Answer: (5,1)
====================================================
Explanation:
The red shaded region is the solution set. In other words, if the point is in the red region, then it is a solution. A point like (0,0) is in the red area, so we cross that off the list. The same applies for (4,6) and (-2,-8) as well.
In contrast, a point like (5,1) is not in the red shaded area, so this point is not a solution. Hence it's the final answer.
Note: the solid boundary line means points on the boundary are considered solutions. A dashed boundary line would be used to exclude boundary points from the solution set. Solid boundary lines always go with "or equal to".
Refer to the drawing below if you need a visual of what's going on. I've plotted the four points on the graph given.
--------------------------
Here's an algebraic approach if you don't have a graph and only have the inequality. Ignore this section if you prefer the first section above.
If we plugged (x,y) = (0,0) into the inequality, then we get...
[tex]y \ge 2x-4\\\\0 \ge 2(0)-4\\\\0 \ge 0-4\\\\0 \ge -4\\\\[/tex]
That's a true statement because 0 is to the right of -4 on the number line, making 0 larger than -4. Since the last inequality is true, this makes the first inequality true.

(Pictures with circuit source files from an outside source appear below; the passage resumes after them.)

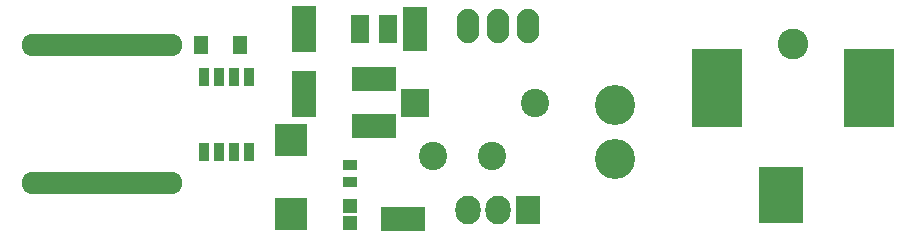
<source format=gts>
G04 #@! TF.FileFunction,Soldermask,Top*
%FSLAX46Y46*%
G04 Gerber Fmt 4.6, Leading zero omitted, Abs format (unit mm)*
G04 Created by KiCad (PCBNEW 4.0.2+e4-6225~38~ubuntu15.04.1-stable) date Wed 22 Jun 2016 12:25:28 PM PDT*
%MOMM*%
G01*
G04 APERTURE LIST*
%ADD10C,0.100000*%
%ADD11R,2.000200X3.999180*%
%ADD12R,2.830000X2.770000*%
%ADD13C,2.398980*%
%ADD14R,2.398980X2.398980*%
%ADD15R,1.310000X1.620000*%
%ADD16R,1.197560X1.197560*%
%ADD17R,1.540460X2.429460*%
%ADD18O,13.610000X1.920000*%
%ADD19O,1.901140X2.899360*%
%ADD20R,1.300000X0.900000*%
%ADD21R,3.700000X2.100000*%
%ADD22R,2.100000X3.700000*%
%ADD23R,0.908000X1.543000*%
%ADD24R,2.127200X2.432000*%
%ADD25O,2.127200X2.432000*%
%ADD26C,3.400000*%
%ADD27C,2.600000*%
%ADD28R,4.300000X6.600000*%
%ADD29R,3.700000X4.800000*%
G04 APERTURE END LIST*
D10*
D11*
X136570000Y-92779180D03*
X136570000Y-98280820D03*
D12*
X135450000Y-102160000D03*
X135450000Y-108400000D03*
D13*
X156160000Y-98997460D03*
D14*
X146000000Y-98997460D03*
D15*
X127895000Y-94160000D03*
X131165000Y-94160000D03*
D16*
X140500000Y-109229300D03*
X140500000Y-107730700D03*
D17*
X143703960Y-92779180D03*
X141296040Y-92779180D03*
D18*
X119500000Y-94160000D03*
X119500000Y-105840000D03*
D19*
X153000000Y-92510000D03*
X155540000Y-92510000D03*
X150460000Y-92510000D03*
D20*
X140500000Y-105750000D03*
X140500000Y-104250000D03*
D21*
X142500000Y-101000000D03*
D22*
X146000000Y-92779180D03*
D21*
X142500000Y-97000000D03*
X145000000Y-108850000D03*
D23*
X128095000Y-96825000D03*
X129365000Y-96825000D03*
X130635000Y-96825000D03*
X131905000Y-96825000D03*
X131905000Y-103175000D03*
X130635000Y-103175000D03*
X129365000Y-103175000D03*
X128095000Y-103175000D03*
D13*
X147500640Y-103500000D03*
X152501900Y-103500000D03*
D24*
X155540000Y-108130000D03*
D25*
X153000000Y-108130000D03*
X150460000Y-108130000D03*
D26*
X162910000Y-99209000D03*
X162910000Y-103809000D03*
D27*
X178000000Y-94000000D03*
D28*
X171550000Y-97800000D03*
X184450000Y-97800000D03*
D29*
X177000000Y-106800000D03*
M02*

</source>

Furthermore, it algebraically confirms why (0,0) is a solution. You should find that (4,6) and (-2,-8) will lead to true statements as well, so they are solutions.
In contrast, (x,y) = (5,1) is not a solution because...
[tex]y \ge 2x-4\\\\1 \ge 2(5)-4\\\\1 \ge 10-4\\\\1 \ge 6\\\\[/tex]
which is false. The value 1 is not larger than 6, nor is it equal to 6.